Pour réduire ces impacts, les organisations professionnelles et les gestionnaires d’aires marines protégées travaillent de concert. Par exemple, l’OFB et le Comité national des pêches maritimes et des élevages marins (CNPMEM) viennent de signer un nouveau partenariat pour valoriser et mettre à profit les expériences réussies de réduction des pressions.
Un site internet baptisé Solupêche doit permettre de communiquer avec l’ensemble des acteurs. Il présente les solutions existantes ou en développement ainsi que des suggestions de pratiques vertueuses pour limiter les captures accidentelles ainsi que les interactions avec les milieux et habitats. « Les professionnels peuvent trouver des réponses en fonction de leur activité, du type d’engin qu’ils utilisent, de l’espèce visée et des habitats qui les concernent », pointe Théotime Hubert chargé de mission au CNPMEM sur le partenariat avec l’OFB.
Solupêche met également l’accent sur les possibilités de financement. « Aujourd’hui, la complexité de financement, quand il s’agit d’aller chercher des fonds européens, est un frein, assure Jérôme Jourdain, président de la commission environnement et usage maritime au CNPMEM. Il faudrait travailler sur l’ingénierie financière pour rendre les fonds plus accessibles aux utilisateurs finaux. »
L’innovation pour réduire les impacts
Dans les outre-mer comme en métropole, des projets innovants sont menés pour réduire l’impact des engins de pêche et épargner les espèces protégées tout en préservant l’environnement.
En Guyane, il n’est pas question d’éloigner les espèces non visées par la pêche à la crevette au chalut, mais de leur permettre de s’échapper. Le projet Turtle excluder device (TTED) utilise une grille et une fenêtre d’échappement pour permettre cette sélectivité. « Grâce au TTED, nous avons complètement éliminé les prises de tortues, mais aussi 90 % des prises de requins ou de raies », indique Michel Nalovic, ingénieur halieute au comité régional des pêches de Guyane. L’efficacité du TTED a incité le comité des pêches de Guyane à imposer son utilisation et des fonds européens ont pu être mobilisés avec le soutien du WWF pour sa mise en place.
La réduction de l’impact est, elle aussi, au cœur des recherches menées sur les dispositifs de concentration de poissons (DCP). « Auparavant, des filets usagés étaient utilisés pour ancrer les DCP dans la colonne d’eau. Ils donnaient lieu à une pêche fantôme. Cette pratique est aujourd’hui interdite », indique Mariana Tolotti, chercheuse en écologie halieutique au sein de l’Institut de recherche pour le développement (IRD).

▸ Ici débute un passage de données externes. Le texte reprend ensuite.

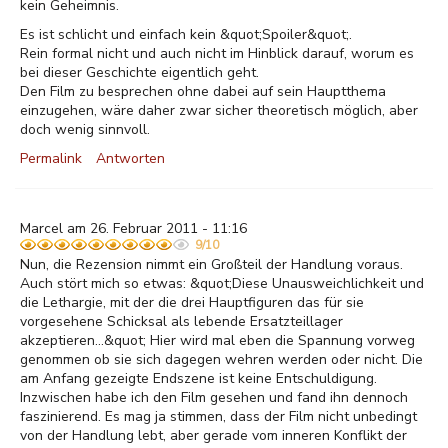
kein Geheimnis.
Es ist schlicht und einfach kein &quot;Spoiler&quot;.
Rein formal nicht und auch nicht im Hinblick darauf, worum es
bei dieser Geschichte eigentlich geht.
Den Film zu besprechen ohne dabei auf sein Hauptthema
einzugehen, wäre daher zwar sicher theoretisch möglich, aber
doch wenig sinnvoll.
Permalink
Antworten
Marcel am 26. Februar 2011 - 11:16
9/10
Nun, die Rezension nimmt ein Großteil der Handlung voraus.
Auch stört mich so etwas: &quot;Diese Unausweichlichkeit und
die Lethargie, mit der die drei Hauptfiguren das für sie
vorgesehene Schicksal als lebende Ersatzteillager
akzeptieren...&quot; Hier wird mal eben die Spannung vorweg
genommen ob sie sich dagegen wehren werden oder nicht. Die
am Anfang gezeigte Endszene ist keine Entschuldigung.
Inzwischen habe ich den Film gesehen und fand ihn dennoch
faszinierend. Es mag ja stimmen, dass der Film nicht unbedingt
von der Handlung lebt, aber gerade vom inneren Konflikt der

Mais ces dispositifs n’ont pas vocation à être récupérés. « Quand ils sont hors d’usage ou qu’ils sortent de la zone de pêche, ils finissent par couler ou s’échouer sur les récifs coralliens. Il y a un impact sur les écosystèmes ». Des tests sont actuellement réalisés avec des matériaux moins polluants. « Nous avons fait des tests avec des cordages et des toiles de coton pour remplacer la traine, mais ils se dégradent trop vite. » L’organisation de producteurs Orthongel mène actuellement des tests pour ralentir cette dégradation.
Dans le parc naturel marin des estuaires picards et de la mer d’Opale, le projet Tefibio a pour objectif de concevoir des filets biodégradables et de faire émerger une filière de valorisation de la matière recyclée. Projet innovant, il offre des perspectives d’évolution vers des engins de pêche plus durables.